La transizione dell’impresa verso la creazione di valore per tutti gli stakeholder: il ruolo del factoring

La Corporate Sustainability Due Diligence Directive e la Late Payment Regulation, di cui si è parlato ampiamente nell’Assemblea annuale di Assifact del 26 giugno, contribuiscono a mettere in discussione il concetto di impresa come sistema chiuso. Esse ci dicono chiaramente che, almeno per quanto riguarda i rapporti con i fornitori, l’impresa deve sempre di più fare i conti con il punto di vista dei propri stakeholder

Decisiva a questo riguardo l’assunzione di una prospettiva di medio termine, o per lo meno non di brevissimo termine, per valutare le implicazioni delle scelte di gestione aziendale, che dovrebbero dunque incorporare anche profili di stakeholder management, anch’essi finalizzati alla creazione di valore per tutti. Tutto di facile comprensione e condivisione, ma l’attuazione è un’altra cosa. Le norme costituiscono uno stimolo importante, e comunque imprescindibile, ed hanno la responsabilità di poter orientare, specie se ben fatte (e ciò non va dato mai per scontato), i comportamenti delle imprese nella direzione giusta.

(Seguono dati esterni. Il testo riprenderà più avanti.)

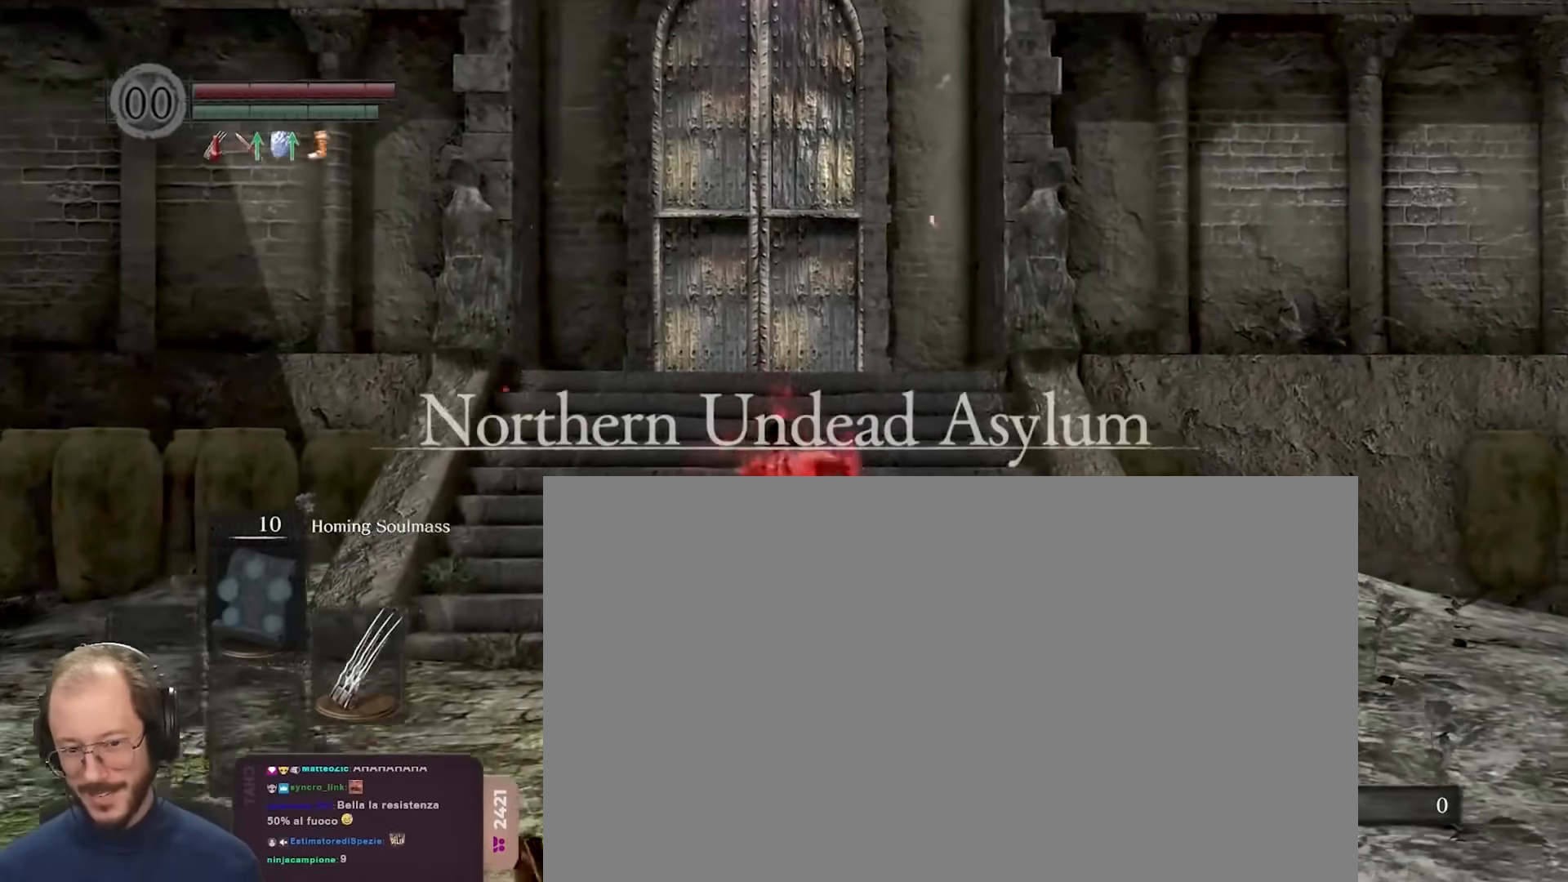
{"buttons": ["B"], "left_stick": "up", "right_stick": "center", "events": []}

In questa transizione, che si presenta non breve e comunque complessa, anche il sistema finanziario è chiamato a svolgere un ruolo importante, esercitando sulla propria clientela una disciplina di mercato che può integrare l’impulso della normativa. Un ruolo delicato, perché le banche stesse sono sottoposte a norme sulla sostenibilità, progressivamente sempre più severe, ma al tempo stesso, anche per ragioni di tutela degli interessi delle proprie comunità di riferimento, non possono “lasciare indietro” nessuno e ciò complica nel durante  le scelte relative alle politiche creditizie.

È curioso osservare che il factoring, strumento finanziario di supporto al capitale circolante delle imprese e dunque, salvo casi particolari, essenzialmente a breve termine, può svolgere, nei percorsi di sostenibilità delle imprese specie sul fronte dei rapporti con i fornitori, una funzione importante, perché è orientato a lavorare sulle relazioni della supply chain finance e dunque, anche in una prospettiva di medio termine, consolida l’attenzione sui diversi soggetti coinvolti.

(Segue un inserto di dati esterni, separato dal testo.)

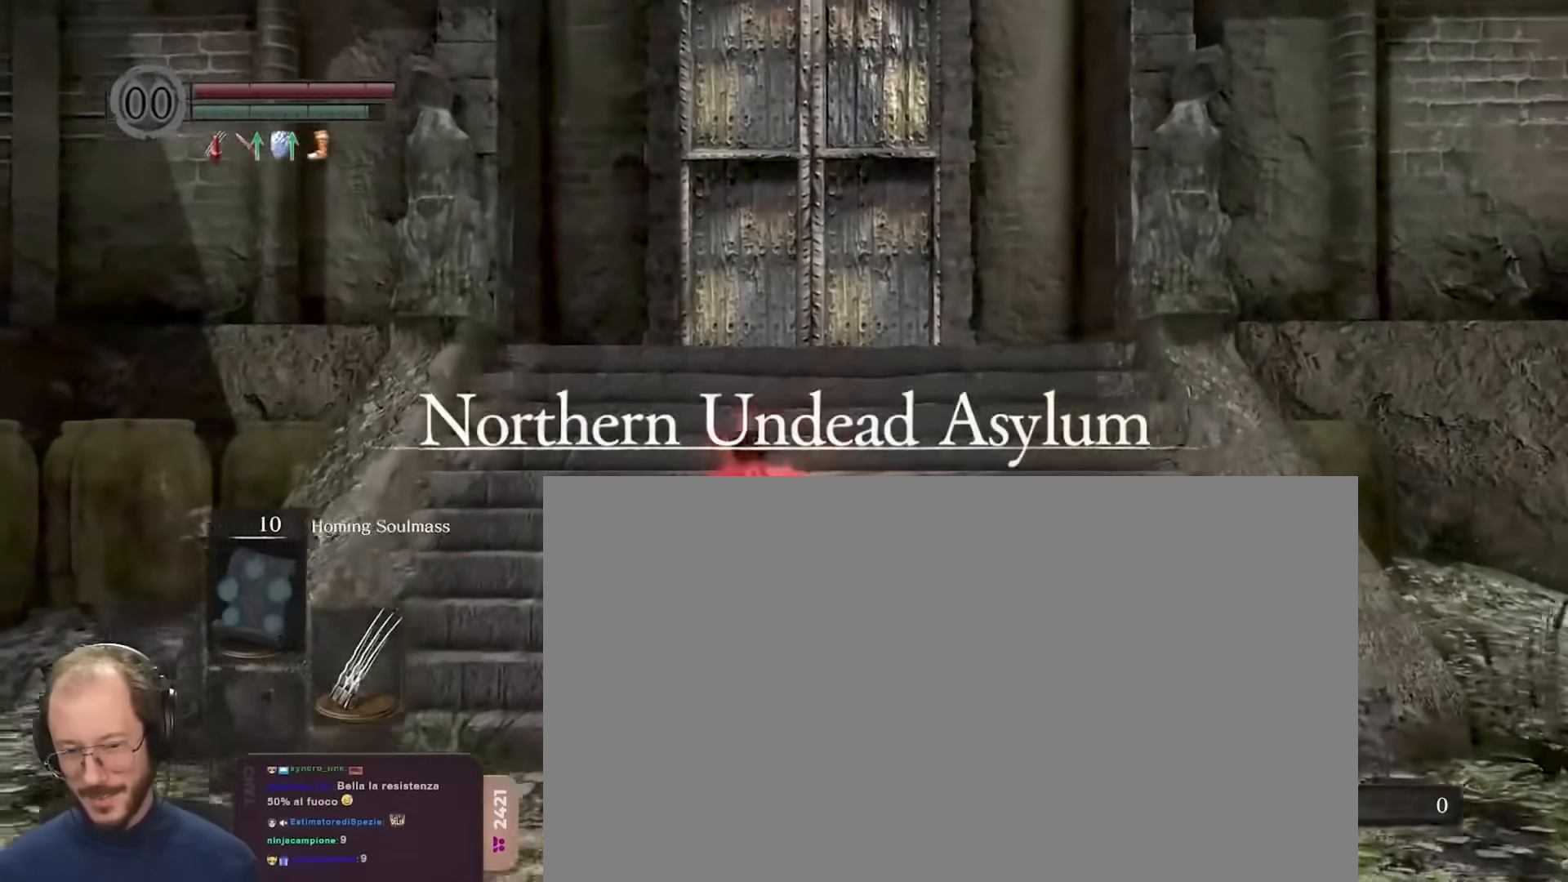
{"buttons": ["B"], "left_stick": "up", "right_stick": "center", "events": [[33, "right_stick", "down"], [167, "right_stick", "center"], [333, "right_stick", "down-right"], [500, "right_stick", "center"]]}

Ciò è rafforzato dal fatto che i factor sono abituati a lavorare da sempre con due stakeholder differenti, il cedente e il ceduto, nei confronti dei quali contemperare i diversi interessi connessi alle transazioni commerciali sottostanti. Tutto ciò emerge chiaramente anche dall’importante documento sul ruolo dei fornitori nella SCF, predisposto dall’Associazione sulla scorta anche dei risultati dell’indagine sulla domanda di factoring, che è stato presentato nel corso dell’Assemblea da Diego Tavecchia.

In effetti, come dimostra la relazione annuale sul mercato del factoring, presentata dal Presidente Massimiliano Belingheri, anche nel 2023 l’industria, costituita da banche e intermediari finanziari specializzati, ha fornito un impulso ordinato e rassicurante al mondo delle imprese, in un momento difficile per la continuità dell’offerta bancaria, che sconta anche, sia pure in modo meno intenso rispetto a quanto sta accadendo in altri Paesi, una tendenza al debanking, descritta nell’articolo di Roberto Ruozi.

Ciò è avvenuto,  come segnala anche la relazione annuale della Banca d’Italia, nella sintesi preparata da Nicoletta Burini, mantenendo sempre una forte attenzione ai rischi. Il rapporto sofferenze/impieghi, ulteriormente ridottosi rispetto all’anno precedente, è risultato pari a 1,1% (1,5% per l’intermediazione finanziaria non bancaria nel suo complesso) e, secondo i dati della Centrale dei Rischi, il rapporto tra sofferenze rettificate e impieghi CR è risultato pari a 1,5%, quasi la metà rispetto all’intermediazione finanziaria non bancaria. Il factoring è, fino a prova contraria, un business a basso rischio e di ciò occorre tenere conto sia per valutare, nella prospettiva degli azionisti, l’attrattività del settore sia per mettere a punto i controlli, evitando forme di discriminazione.